Now, Mika's family seeks justice as they share who Mika was and the legacy she is leaving behind.
Carissa Heavy Runner, Mika's mother, sat recently at a picnic table in Missoula wearing a 'Mika Matters' t-shirt and a pin with her daughter's picture.
She introduced Mika with her Indigenous name, "Moht-ta-pai-yissaapii, 'everybody looks at her.'”
Mika was Blackfeet, Navajo, Cree, and Klamath.
“Growing up as a kid to a young woman (it) was just always all eyes on her. She just was a good athlete, she was funny, and she made an entrance in a room like, that’s just how she was she was, just loud, energetic, happy. She valued family and her culture. She grew up dancing in powwows since she had to walk and have me hold her hand and help her. She danced at powwows all the way 'til middle school,” Heavy Runner said.
Mika was loved by many for her compassionate nature.
"Animals loved her, all animals. She just had this kind, like, loving energy about her. I think little kids and animals were just drawn to her. They just loved her no matter what. She would sit down and play with them and she took the time to do that,” said Heavy Runner.
Mika had a natural curiosity, her mother said, and would dive deep into subjects she was passionate about, especially when it had to do with the outdoors.
“Later on, (she) found a love for climbing mountains where she made it all the way to Nepal and got to climb the Himalayas there up to almost 16,000 feet. She got to do that on an Indigenous Cultural Exchange.

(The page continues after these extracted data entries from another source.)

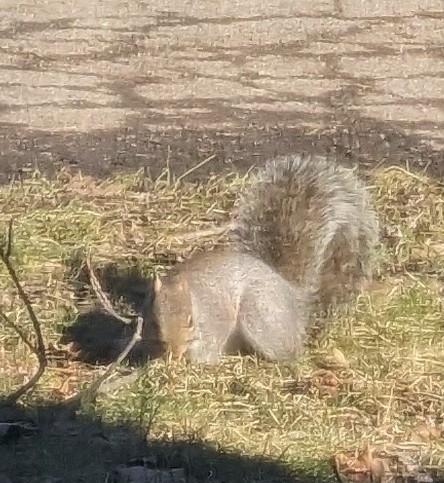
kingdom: Animalia
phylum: Chordata
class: Mammalia
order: Rodentia
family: Sciuridae
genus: Sciurus
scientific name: Sciurus carolinensis
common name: Eastern gray squirrel
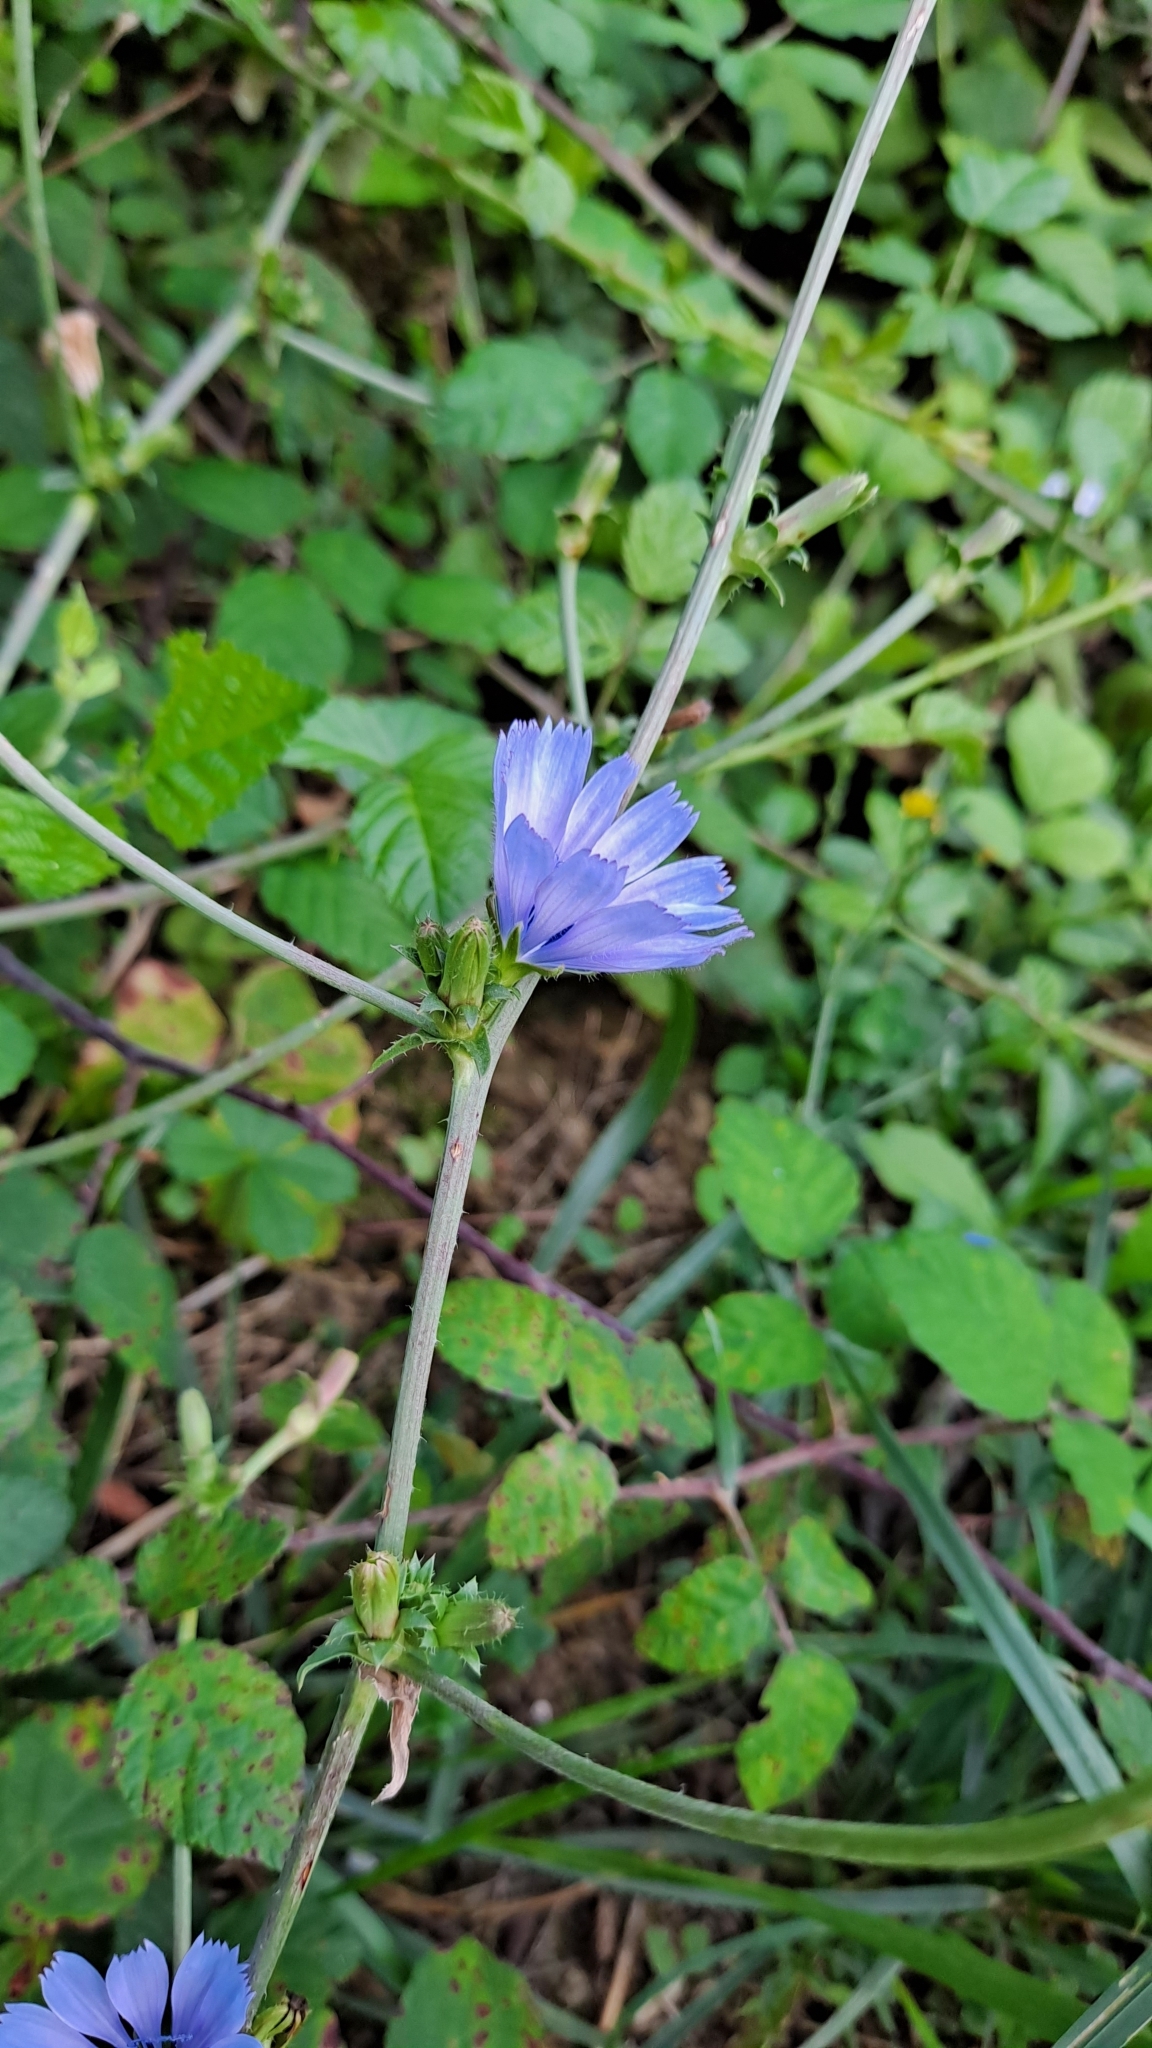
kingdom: Plantae
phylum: Tracheophyta
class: Magnoliopsida
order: Asterales
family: Asteraceae
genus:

She was one of the four Blackfeet that went over and got to meet the Sherpa people. They got a new climbing school, I believe it was called the Khumbu Climbing School, and so a Blackfeet flag hangs up there now," Heavy Runner said.
"Mika didn’t want to leave. She loved it. She’s like ‘Their mountains put our mountains to shame, mom!’ that’s what she’d say," she laughed, as she quoted her daughter.
Now, to feel Mika’s presence around her, Heavy Runner turns to the high places like the summit of snowy mountains or the tip-top branches of trees.
“Quite a few times... I’d be walking outside or we’d be at the park, I would (turn) around and I wouldn’t see her anywhere. And the next thing, I’d hear her laughing and she’d be way up into the tree or at the top of a swing set sitting on top just hanging there. I’d tease her and call her a little monkey. She was just strong, a strong little girl.
"Even as old as she was just recently too, I have a picture of her with her cousins, they went to a playground in the evening and they’re sitting on the swings and Mika’s sitting at the very top of the swing set.”
Heavy Runner also seeks comfort in Mika's journals.
The pages are full of affirmations, 'do something nice for someone else', 'forgive yourself', and 'give yourself a compliment', were just a few Heavy Runner named. Mika also wrote poetry, and about her experiences day-to-day and as an Indigenous woman.
One poem of Mika's was read by Heavy Runner at the Missing and Murdered Indigenous Women (MMIW) event at the University of Montana in early May.
By sharing Mika's work, Heavy Runner hopes that it could help other young Native women. She is also using her voice to make sure that Mika is not a forgotten number in the MMIW crisis.
“I grew up hearing of women missing or guys being killed, and it’s not nothing new," Heavy Runner said. "Everyone, everywhere else in the world, to them it’s shocking probably to hear this. She’s just another, you know, person that had to fall under this statistic now, my daughter, and so that’s what we wanna change.”
That's why Heavy Runner and her family started "Mika Matters," an organization to bring justice for Mika and other Missing and Murdered Indigenous People.
“Being in this position, I can see why things like this continue and why it gets swept under the rug. I can easily see and I’m already thinking of like how — could make a guidebook or something. I hate to even say that but for it’s serious, it is a serious matter where families don’t know, you’re in shock.”
“One family it took a year for them, for it to even get investigated. And so that’s what I wanna do with Mika’s awareness is help give light to other families and even helping them along the way to get justice,” she said.
The "Mika Matters" organization is planning an MMIP walk. It will begin in Arlee on June 13 and end at the Lake County Courthouse in Polson on June 16. Along the way, participants will stop at the sites of Highway 93 fatalities for prayer and to honor those who were tragically killed.